ELK Stack: Elasticsearch, Logstash & Kibana Logs

Deploy the ELK stack for centralized logging: Elasticsearch indexing, Logstash and Beats pipelines, and Kibana dashboards for distributed systems.

IT-Journey Team
Published Nov 29, 2025
Updated Jun 14, 2026
Quests
🔴 hard
1010 elasticsearch logstash kibana main_quest +3
View source

Estimated reading time: 27 minutes

Edit on GitHub

🔥 Lvl 1010Warrior 🏰 Main Quest 🔴 Hard 120-150 minutes

ELK Stack: Elasticsearch, Logstash & Kibana Logs

Build centralized logging with Elasticsearch, Logstash pipelines, Beats shippers, and Kibana visualization

Primary Tech: 🛠️ elasticsearch
Skill Focus: Devops
Series: Observability Mastery
Author: IT-Journey Team
XP Range: ⚡ 4500-5250

📈 Your Progress

Not started · 0%

Your progress is stored in your browser only.

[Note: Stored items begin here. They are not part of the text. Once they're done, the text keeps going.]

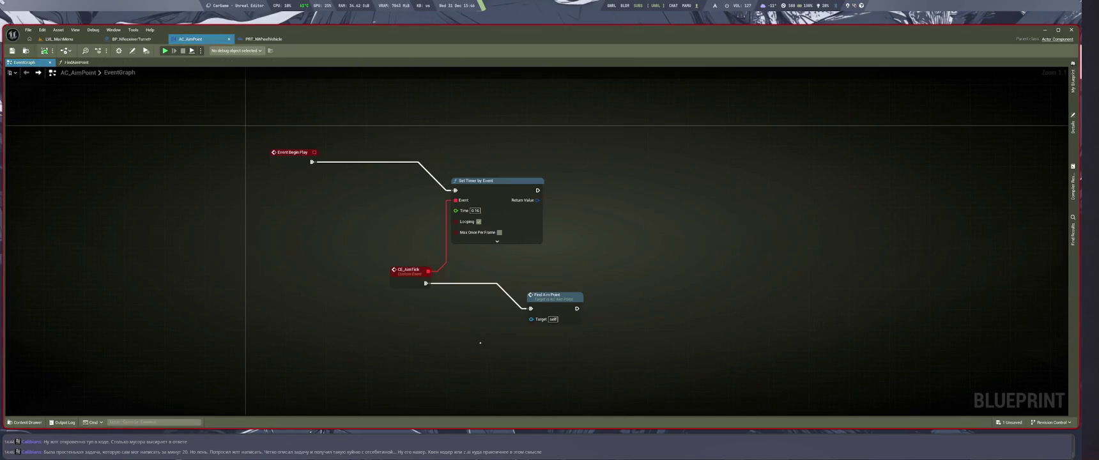
double_click(547, 299)
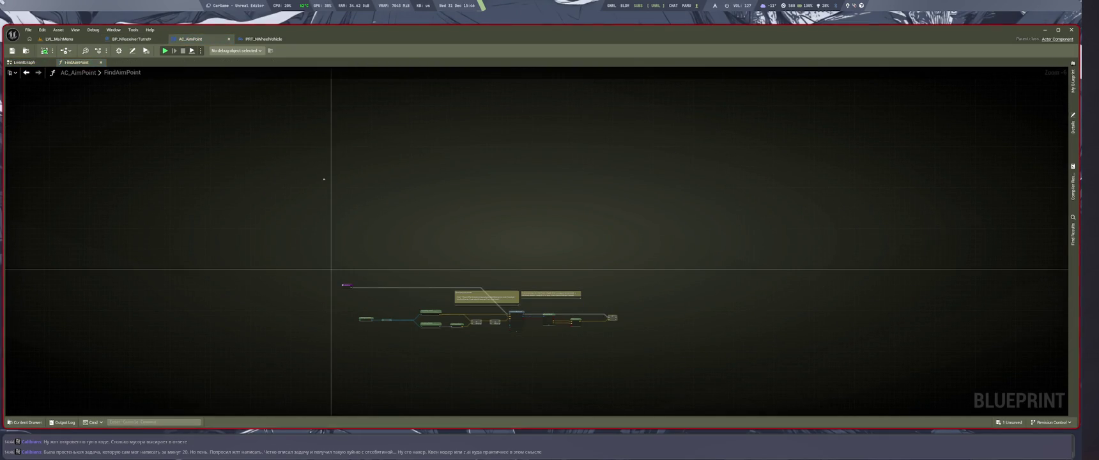
left_click(131, 39)
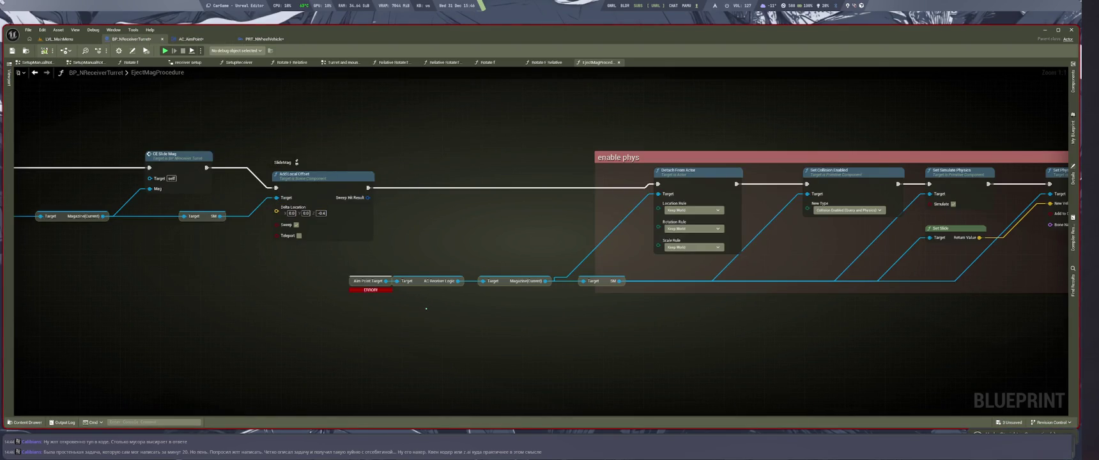
left_click_drag(428, 310, 464, 322)
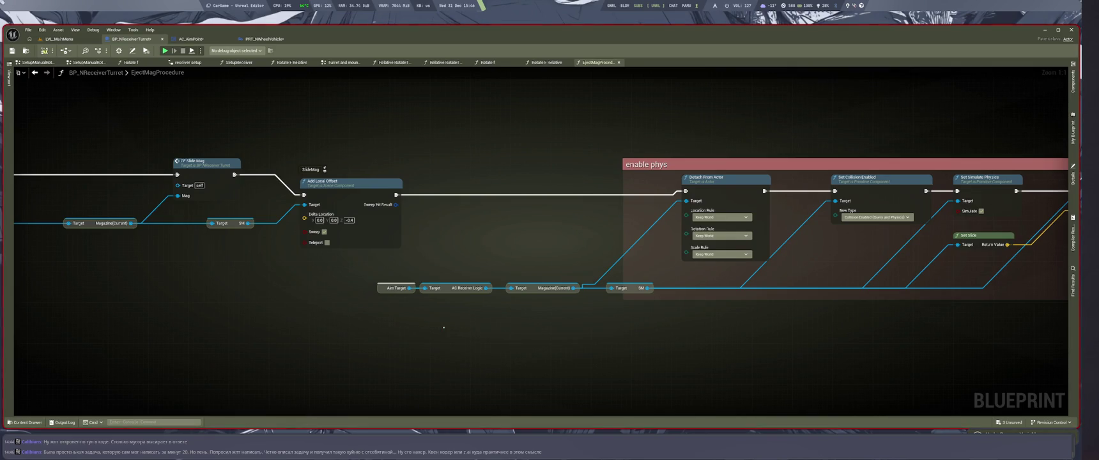
Step: Compile the turret blueprint and inspect the AimTarget errors in Compiler Results
key("F7")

Use your inventory to back it up.

🗝️ Prerequisites

Recommended quests

Monitoring Fundamentals: Metrics, Logs, and Traces

Knowledge requirements

Comfort on the command line and reading YAML
The three pillars of observability (metrics, logs, traces)
How web services emit logs and what a log line contains

System requirements

Modern OS (macOS, Windows 10+, Linux)
Docker and Docker Compose (8 GB RAM recommended for the stack)
A terminal and a text editor or IDE (VS Code recommended)

Greetings, brave adventurer! High in the Watchtower of the Warrior tier you have learned to read the three pillars of observability. Now you descend into the great Hall of Records - the realm of logs - where every service in your kingdom scribbles its story in a thousand scattered scrolls. Alone, those scrolls are noise. Gathered, parsed, and indexed, they become an oracle that answers any question about what happened, when, and why. This quest, The ELK Stack, teaches you to build that oracle.

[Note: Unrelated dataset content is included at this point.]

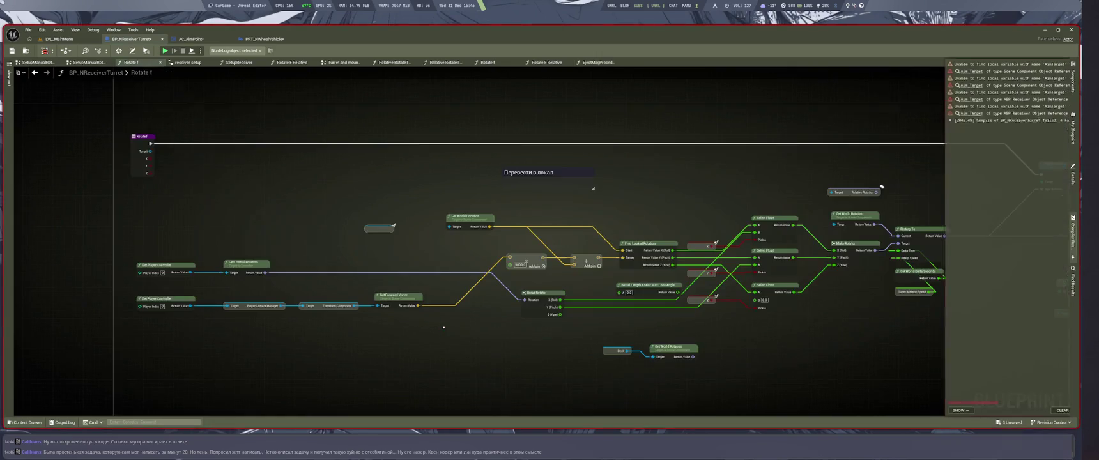
left_click(464, 328)
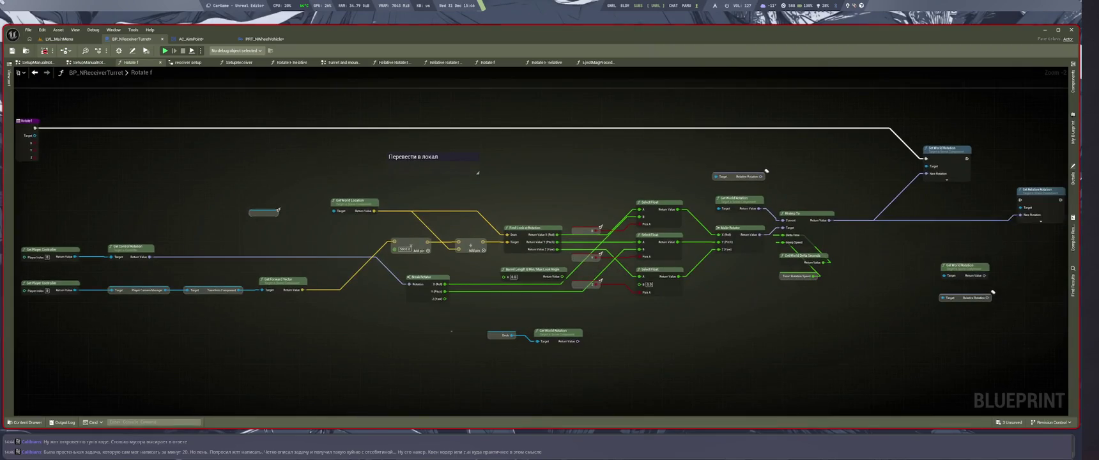
scroll(464, 329, "down", 3)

Whether you have only ever run tail -f on a single log file, or you already grep across servers and yearn for something better, this adventure forges the discipline every Warrior of the logs needs: structured logging, parsing pipelines, indices and mappings, and dashboards that turn raw events into insight.

📖 The Legend Behind This Quest

In the early ages, a service ran on one machine and its log lived in one file. When the great cities of microservices rose, a single user request might leave footprints in a dozen log files across a dozen hosts. Debugging by SSHing into each box and grepping became impossible. The operators who survived learned a single truth: logs must be shipped, parsed, and centralized the moment they are born, or they are useless when the fire starts.

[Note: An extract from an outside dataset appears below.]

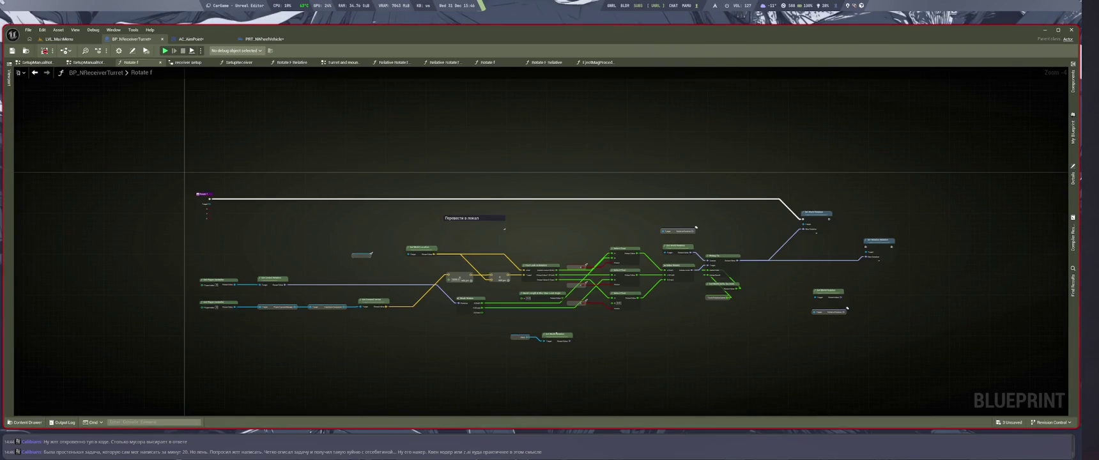
left_click(1073, 237)
left_click(965, 71)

The ELK Stack - Elasticsearch, Logstash, and Kibana, joined by the lightweight Beats shippers - is the most widely deployed answer to that problem. Master it and you can ask any question of any log from any service, all from a single search bar.

🎯 Quest Objectives

By the time you complete this journey, you will have mastered:

Primary Objectives (Required for Quest Completion)

The ELK Architecture - Explain what Elasticsearch, Logstash, Kibana, and Beats each do and how data flows between them
Elasticsearch Indexing - Create indices, understand mappings and the inverted index, and query with the search API
Logstash Pipelines - Write an input → filter → output pipeline that parses unstructured logs with grok
Kibana Visualization - Build an index pattern, a Discover search, and a dashboard

Secondary Objectives (Bonus Achievements)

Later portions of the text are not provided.